Q&A with Aileen Hough, circulation manager, CSC Publishing

Aileen Hough has old school credentials. She’s been with the same company for 20 years and remains committed to print publications. But she’s new school as well. She manages circulation for a number of e-publications and is excited about the publishing possibilities that the Internet has opened up.

Q: For which CSC magazines do you manage circulation? How long have you been doing it?

I manage all seven of CSC's magazines. When I started 20 years ago, we had one magazine and were starting the second. Now my department supports four print and three e-zines, an e-newsletter, and conference and educational webinars. Almost anything that touches our readers goes through our department.

Q: What’s the best part about working for a trade magazine (or several of them)?

It’s very rewarding to have readers say that the magazine is important to them. I like being successful in connecting people with helpful content.

Q: What’s the worst part?

The worst part of any job these days is the pressure. I don’t know anyone in any line of work that isn’t constantly attempting to do more with less. Everyone is working harder, smarter, longer. There is not as much of a line between work and the rest of your life anymore.

Q: Where do you see trade magazine circulation in a few years? In 10?

Print will NOT go away in the next ten years. That being said, I do think people like me will embrace more mobile and digital materials. Those that figure out a way to finance this development will come out of the next decade stronger. Magazines and newspapers will continue to close and merge, many elements of the process will continue to change, but those having a strong message and bringing something valuable to an audience will survive.

Q: What are the big challenges facing CSC?

Smaller publishers are especially challenged with a tough economy, tighter ad dollars, and a million people wanting a share of those dollars.

Q: How do you keep on top of the changing world of publications?

My vendors and suppliers help me figure out and understand options. Other publishing friends are also a great asset. I’ve learned a great deal from MMPA events and my friends in MMPA. I read industry journals and newsletters, spend a great deal of time online, attend webinars, and take classes as often as I can. 

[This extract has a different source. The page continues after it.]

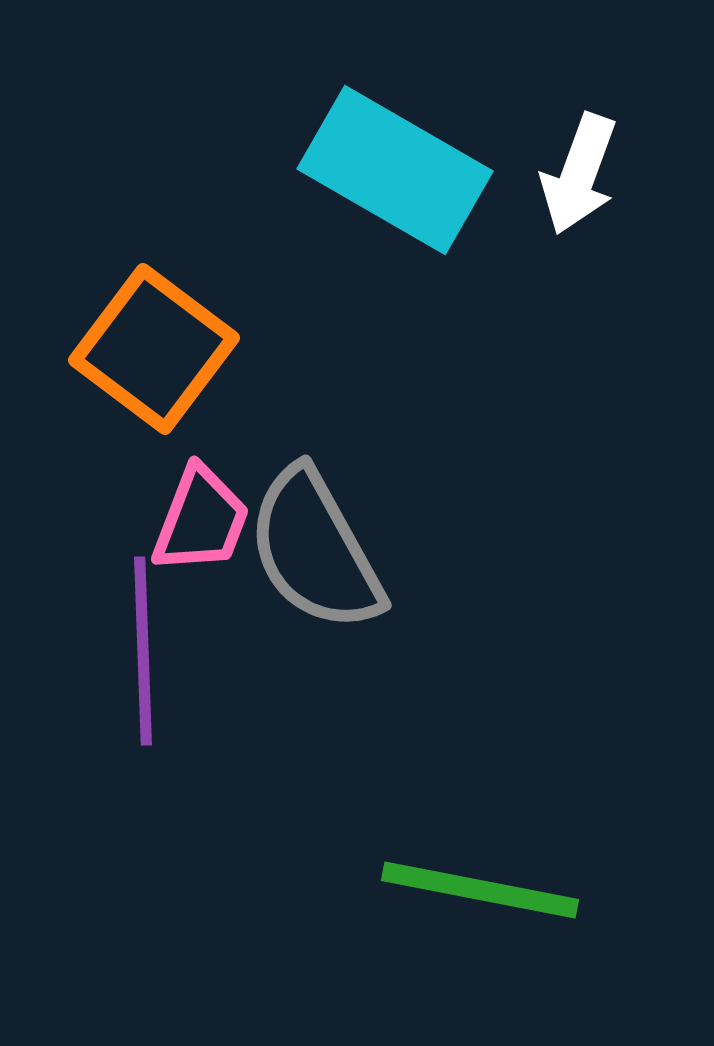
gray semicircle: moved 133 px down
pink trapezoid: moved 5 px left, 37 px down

Q: What circulation journals/writers/blogs do you read regularly?

I read Folio, B2B Media Business, Publishing Executive and Audience Development. I keep on top of what BPA/ABC and USPS publish. I follow too many online newsletters to count. I belong to many Linked-In groups like Friends of MMPA and Circulation Professionals.

Q: Any gizmos or apps that you can’t live without?

I think (and I can’t believe I’m saying this) that my iPad is something, quickly, I can’t live without.  My whole life in one place and it’s the size and weight of a single magazine. It’s pretty amazing.

Q: Anything else you want to share?

The way I look at it, we can embrace all the changes and challenges facing the industry and benefit, or complain and miss out. I’ve chosen to embrace. A mentor at one of my first jobs told me, “You will go far in this business. When there is a problem, you are like a dog with a bone. You just keep at it until you have figured it out.” I laughed at the time, but those who know me would probably say, “That’s Aileen.”